* BEGIN Task inputs *

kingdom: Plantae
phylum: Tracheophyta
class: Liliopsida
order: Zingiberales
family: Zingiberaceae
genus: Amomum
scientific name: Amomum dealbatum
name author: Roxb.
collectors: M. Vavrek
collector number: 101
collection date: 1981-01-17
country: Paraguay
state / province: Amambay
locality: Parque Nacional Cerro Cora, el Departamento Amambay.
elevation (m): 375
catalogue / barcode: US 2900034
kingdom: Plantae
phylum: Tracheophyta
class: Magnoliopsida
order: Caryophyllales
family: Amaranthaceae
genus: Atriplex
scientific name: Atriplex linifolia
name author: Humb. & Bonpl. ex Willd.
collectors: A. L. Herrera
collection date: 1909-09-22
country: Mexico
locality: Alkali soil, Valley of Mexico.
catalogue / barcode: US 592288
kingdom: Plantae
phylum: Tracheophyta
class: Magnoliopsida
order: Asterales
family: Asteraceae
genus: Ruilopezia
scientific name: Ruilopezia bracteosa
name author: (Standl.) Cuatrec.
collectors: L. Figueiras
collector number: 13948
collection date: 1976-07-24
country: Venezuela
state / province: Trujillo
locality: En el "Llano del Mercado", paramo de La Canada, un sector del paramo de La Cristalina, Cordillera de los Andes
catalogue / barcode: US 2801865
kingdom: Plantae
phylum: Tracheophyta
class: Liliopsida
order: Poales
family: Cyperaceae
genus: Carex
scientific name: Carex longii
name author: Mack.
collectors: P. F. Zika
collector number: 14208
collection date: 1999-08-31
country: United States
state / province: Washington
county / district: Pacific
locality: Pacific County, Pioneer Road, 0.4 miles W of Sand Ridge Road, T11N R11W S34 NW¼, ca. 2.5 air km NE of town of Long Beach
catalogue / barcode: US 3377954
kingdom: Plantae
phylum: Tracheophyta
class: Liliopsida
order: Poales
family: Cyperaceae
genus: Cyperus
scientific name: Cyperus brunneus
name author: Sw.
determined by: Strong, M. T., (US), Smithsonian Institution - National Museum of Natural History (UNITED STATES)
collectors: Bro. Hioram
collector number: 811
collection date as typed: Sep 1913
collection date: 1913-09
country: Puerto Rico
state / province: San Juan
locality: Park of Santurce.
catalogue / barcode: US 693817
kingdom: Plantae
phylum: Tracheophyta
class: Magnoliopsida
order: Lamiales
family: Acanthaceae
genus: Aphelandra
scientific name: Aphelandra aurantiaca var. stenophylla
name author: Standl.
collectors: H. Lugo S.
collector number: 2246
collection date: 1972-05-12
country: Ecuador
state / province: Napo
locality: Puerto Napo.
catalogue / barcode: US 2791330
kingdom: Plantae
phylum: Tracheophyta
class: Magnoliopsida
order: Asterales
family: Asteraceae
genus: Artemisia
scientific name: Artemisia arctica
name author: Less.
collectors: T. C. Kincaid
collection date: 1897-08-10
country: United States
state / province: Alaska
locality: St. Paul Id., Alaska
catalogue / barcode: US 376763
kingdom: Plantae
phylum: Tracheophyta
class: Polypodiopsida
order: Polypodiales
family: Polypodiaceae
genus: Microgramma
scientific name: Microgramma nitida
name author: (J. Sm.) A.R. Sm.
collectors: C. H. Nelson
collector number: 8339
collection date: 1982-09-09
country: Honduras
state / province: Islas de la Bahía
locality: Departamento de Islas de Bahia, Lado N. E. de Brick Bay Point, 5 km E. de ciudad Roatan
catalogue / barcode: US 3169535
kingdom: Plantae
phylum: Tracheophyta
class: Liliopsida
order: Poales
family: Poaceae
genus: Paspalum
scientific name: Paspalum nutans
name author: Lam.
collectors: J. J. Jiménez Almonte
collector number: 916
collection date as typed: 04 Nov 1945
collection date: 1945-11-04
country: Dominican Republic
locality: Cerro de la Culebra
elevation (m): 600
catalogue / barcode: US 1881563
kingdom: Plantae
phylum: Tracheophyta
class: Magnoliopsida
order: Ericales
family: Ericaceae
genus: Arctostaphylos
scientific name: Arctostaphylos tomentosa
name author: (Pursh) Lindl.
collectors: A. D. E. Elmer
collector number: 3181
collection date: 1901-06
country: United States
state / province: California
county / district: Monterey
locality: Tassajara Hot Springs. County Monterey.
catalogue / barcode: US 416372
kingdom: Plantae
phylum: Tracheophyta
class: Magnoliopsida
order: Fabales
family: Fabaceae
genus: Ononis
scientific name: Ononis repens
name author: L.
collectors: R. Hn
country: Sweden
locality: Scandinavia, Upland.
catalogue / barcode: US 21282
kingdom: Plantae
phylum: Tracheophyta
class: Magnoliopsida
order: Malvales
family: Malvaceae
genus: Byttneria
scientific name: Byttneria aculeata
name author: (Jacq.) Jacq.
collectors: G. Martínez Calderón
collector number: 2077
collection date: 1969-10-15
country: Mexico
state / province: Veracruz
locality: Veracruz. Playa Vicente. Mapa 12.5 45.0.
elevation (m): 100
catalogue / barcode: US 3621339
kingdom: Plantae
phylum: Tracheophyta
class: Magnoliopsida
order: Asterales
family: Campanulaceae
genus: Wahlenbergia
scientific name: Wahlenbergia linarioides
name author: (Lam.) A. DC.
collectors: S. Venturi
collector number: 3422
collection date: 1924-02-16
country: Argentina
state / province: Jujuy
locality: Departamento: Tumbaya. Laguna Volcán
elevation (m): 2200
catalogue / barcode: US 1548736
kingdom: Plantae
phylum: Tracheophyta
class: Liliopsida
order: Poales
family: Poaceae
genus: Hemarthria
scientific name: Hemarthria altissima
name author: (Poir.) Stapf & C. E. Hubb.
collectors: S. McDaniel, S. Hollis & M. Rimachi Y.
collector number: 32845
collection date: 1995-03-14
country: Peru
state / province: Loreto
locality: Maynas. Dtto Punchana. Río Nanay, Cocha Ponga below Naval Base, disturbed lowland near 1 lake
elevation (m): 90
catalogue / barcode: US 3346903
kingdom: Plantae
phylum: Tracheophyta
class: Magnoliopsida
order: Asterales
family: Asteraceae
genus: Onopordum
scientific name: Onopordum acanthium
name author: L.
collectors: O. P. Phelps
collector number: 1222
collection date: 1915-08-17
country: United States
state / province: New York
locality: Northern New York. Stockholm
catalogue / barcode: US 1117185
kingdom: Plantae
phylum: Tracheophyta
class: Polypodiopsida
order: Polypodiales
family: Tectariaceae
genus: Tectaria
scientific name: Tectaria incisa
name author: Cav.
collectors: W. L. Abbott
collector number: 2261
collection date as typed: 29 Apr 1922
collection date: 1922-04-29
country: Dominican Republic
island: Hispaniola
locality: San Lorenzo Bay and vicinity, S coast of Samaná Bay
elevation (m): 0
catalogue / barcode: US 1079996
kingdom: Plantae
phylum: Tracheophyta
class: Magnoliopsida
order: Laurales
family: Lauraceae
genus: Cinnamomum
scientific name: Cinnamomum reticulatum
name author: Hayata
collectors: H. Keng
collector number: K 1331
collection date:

* END Task inputs *

Render every line of the data above as a numbered list, omitting any blank lines.

1. kingdom: Plantae
2. phylum: Tracheophyta
3. class: Liliopsida
4. order: Zingiberales
5. family: Zingiberaceae
6. genus: Amomum
7. scientific name: Amomum dealbatum
8. name author: Roxb.
9. collectors: M. Vavrek
10. collector number: 101
11. collection date: 1981-01-17
12. country: Paraguay
13. state / province: Amambay
14. locality: Parque Nacional Cerro Cora, el Departamento Amambay.
15. elevation (m): 375
16. catalogue / barcode: US 2900034
17. kingdom: Plantae
18. phylum: Tracheophyta
19. class: Magnoliopsida
20. order: Caryophyllales
21. family: Amaranthaceae
22. genus: Atriplex
23. scientific name: Atriplex linifolia
24. name author: Humb. & Bonpl. ex Willd.
25. collectors: A. L. Herrera
26. collection date: 1909-09-22
27. country: Mexico
28. locality: Alkali soil, Valley of Mexico.
29. catalogue / barcode: US 592288
30. kingdom: Plantae
31. phylum: Tracheophyta
32. class: Magnoliopsida
33. order: Asterales
34. family: Asteraceae
35. genus: Ruilopezia
36. scientific name: Ruilopezia bracteosa
37. name author: (Standl.) Cuatrec.
38. collectors: L. Figueiras
39. collector number: 13948
40. collection date: 1976-07-24
41. country: Venezuela
42. state / province: Trujillo
43. locality: En el "Llano del Mercado", paramo de La Canada, un sector del paramo de La Cristalina, Cordillera de los Andes
44. catalogue / barcode: US 2801865
45. kingdom: Plantae
46. phylum: Tracheophyta
47. class: Liliopsida
48. order: Poales
49. family: Cyperaceae
50. genus: Carex
51. scientific name: Carex longii
52. name author: Mack.
53. collectors: P. F. Zika
54. collector number: 14208
55. collection date: 1999-08-31
56. country: United States
57. state / province: Washington
58. county / district: Pacific
59. locality: Pacific County, Pioneer Road, 0.4 miles W of Sand Ridge Road, T11N R11W S34 NW¼, ca. 2.5 air km NE of town of Long Beach
60. catalogue / barcode: US 3377954
61. kingdom: Plantae
62. phylum: Tracheophyta
63. class: Liliopsida
64. order: Poales
65. family: Cyperaceae
66. genus: Cyperus
67. scientific name: Cyperus brunneus
68. name author: Sw.
69. determined by: Strong, M. T., (US), Smithsonian Institution - National Museum of Natural History (UNITED STATES)
70. collectors: Bro. Hioram
71. collector number: 811
72. collection date as typed: Sep 1913
73. collection date: 1913-09
74. country: Puerto Rico
75. state / province: San Juan
76. locality: Park of Santurce.
77. catalogue / barcode: US 693817
78. kingdom: Plantae
79. phylum: Tracheophyta
80. class: Magnoliopsida
81. order: Lamiales
82. family: Acanthaceae
83. genus: Aphelandra
84. scientific name: Aphelandra aurantiaca var. stenophylla
85. name author: Standl.
86. collectors: H. Lugo S.
87. collector number: 2246
88. collection date: 1972-05-12
89. country: Ecuador
90. state / province: Napo
91. locality: Puerto Napo.
92. catalogue / barcode: US 2791330
93. kingdom: Plantae
94. phylum: Tracheophyta
95. class: Magnoliopsida
96. order: Asterales
97. family: Asteraceae
98. genus: Artemisia
99. scientific name: Artemisia arctica
100. name author: Less.
101. collectors: T. C. Kincaid
102. collection date: 1897-08-10
103. country: United States
104. state / province: Alaska
105. locality: St. Paul Id., Alaska
106. catalogue / barcode: US 376763
107. kingdom: Plantae
108. phylum: Tracheophyta
109. class: Polypodiopsida
110. order: Polypodiales
111. family: Polypodiaceae
112. genus: Microgramma
113. scientific name: Microgramma nitida
114. name author: (J. Sm.) A.R. Sm.
115. collectors: C. H. Nelson
116. collector number: 8339
117. collection date: 1982-09-09
118. country: Honduras
119. state / province: Islas de la Bahía
120. locality: Departamento de Islas de Bahia, Lado N. E. de Brick Bay Point, 5 km E. de ciudad Roatan
121. catalogue / barcode: US 3169535
122. kingdom: Plantae
123. phylum: Tracheophyta
124. class: Liliopsida
125. order: Poales
126. family: Poaceae
127. genus: Paspalum
128. scientific name: Paspalum nutans
129. name author: Lam.
130. collectors: J. J. Jiménez Almonte
131. collector number: 916
132. collection date as typed: 04 Nov 1945
133. collection date: 1945-11-04
134. country: Dominican Republic
135. locality: Cerro de la Culebra
136. elevation (m): 600
137. catalogue / barcode: US 1881563
138. kingdom: Plantae
139. phylum: Tracheophyta
140. class: Magnoliopsida
141. order: Ericales
142. family: Ericaceae
143. genus: Arctostaphylos
144. scientific name: Arctostaphylos tomentosa
145. name author: (Pursh) Lindl.
146. collectors: A. D. E. Elmer
147. collector number: 3181
148. collection date: 1901-06
149. country: United States
150. state / province: California
151. county / district: Monterey
152. locality: Tassajara Hot Springs. County Monterey.
153. catalogue / barcode: US 416372
154. kingdom: Plantae
155. phylum: Tracheophyta
156. class: Magnoliopsida
157. order: Fabales
158. family: Fabaceae
159. genus: Ononis
160. scientific name: Ononis repens
161. name author: L.
162. collectors: R. Hn
163. country: Sweden
164. locality: Scandinavia, Upland.
165. catalogue / barcode: US 21282
166. kingdom: Plantae
167. phylum: Tracheophyta
168. class: Magnoliopsida
169. order: Malvales
170. family: Malvaceae
171. genus: Byttneria
172. scientific name: Byttneria aculeata
173. name author: (Jacq.) Jacq.
174. collectors: G. Martínez Calderón
175. collector number: 2077
176. collection date: 1969-10-15
177. country: Mexico
178. state / province: Veracruz
179. locality: Veracruz. Playa Vicente. Mapa 12.5 45.0.
180. elevation (m): 100
181. catalogue / barcode: US 3621339
182. kingdom: Plantae
183. phylum: Tracheophyta
184. class: Magnoliopsida
185. order: Asterales
186. family: Campanulaceae
187. genus: Wahlenbergia
188. scientific name: Wahlenbergia linarioides
189. name author: (Lam.) A. DC.
190. collectors: S. Venturi
191. collector number: 3422
192. collection date: 1924-02-16
193. country: Argentina
194. state / province: Jujuy
195. locality: Departamento: Tumbaya. Laguna Volcán
196. elevation (m): 2200
197. catalogue / barcode: US 1548736
198. kingdom: Plantae
199. phylum: Tracheophyta
200. class: Liliopsida
201. order: Poales
202. family: Poaceae
203. genus: Hemarthria
204. scientific name: Hemarthria altissima
205. name author: (Poir.) Stapf & C. E. Hubb.
206. collectors: S. McDaniel, S. Hollis & M. Rimachi Y.
207. collector number: 32845
208. collection date: 1995-03-14
209. country: Peru
210. state / province: Loreto
211. locality: Maynas. Dtto Punchana. Río Nanay, Cocha Ponga below Naval Base, disturbed lowland near 1 lake
212. elevation (m): 90
213. catalogue / barcode: US 3346903
214. kingdom: Plantae
215. phylum: Tracheophyta
216. class: Magnoliopsida
217. order: Asterales
218. family: Asteraceae
219. genus: Onopordum
220. scientific name: Onopordum acanthium
221. name author: L.
222. collectors: O. P. Phelps
223. collector number: 1222
224. collection date: 1915-08-17
225. country: United States
226. state / province: New York
227. locality: Northern New York. Stockholm
228. catalogue / barcode: US 1117185
229. kingdom: Plantae
230. phylum: Tracheophyta
231. class: Polypodiopsida
232. order: Polypodiales
233. family: Tectariaceae
234. genus: Tectaria
235. scientific name: Tectaria incisa
236. name author: Cav.
237. collectors: W. L. Abbott
238. collector number: 2261
239. collection date as typed: 29 Apr 1922
240. collection date: 1922-04-29
241. country: Dominican Republic
242. island: Hispaniola
243. locality: San Lorenzo Bay and vicinity, S coast of Samaná Bay
244. elevation (m): 0
245. catalogue / barcode: US 1079996
246. kingdom: Plantae
247. phylum: Tracheophyta
248. class: Magnoliopsida
249. order: Laurales
250. family: Lauraceae
251. genus: Cinnamomum
252. scientific name: Cinnamomum reticulatum
253. name author: Hayata
254. collectors: H. Keng
255. collector number: K 1331
256. collection date:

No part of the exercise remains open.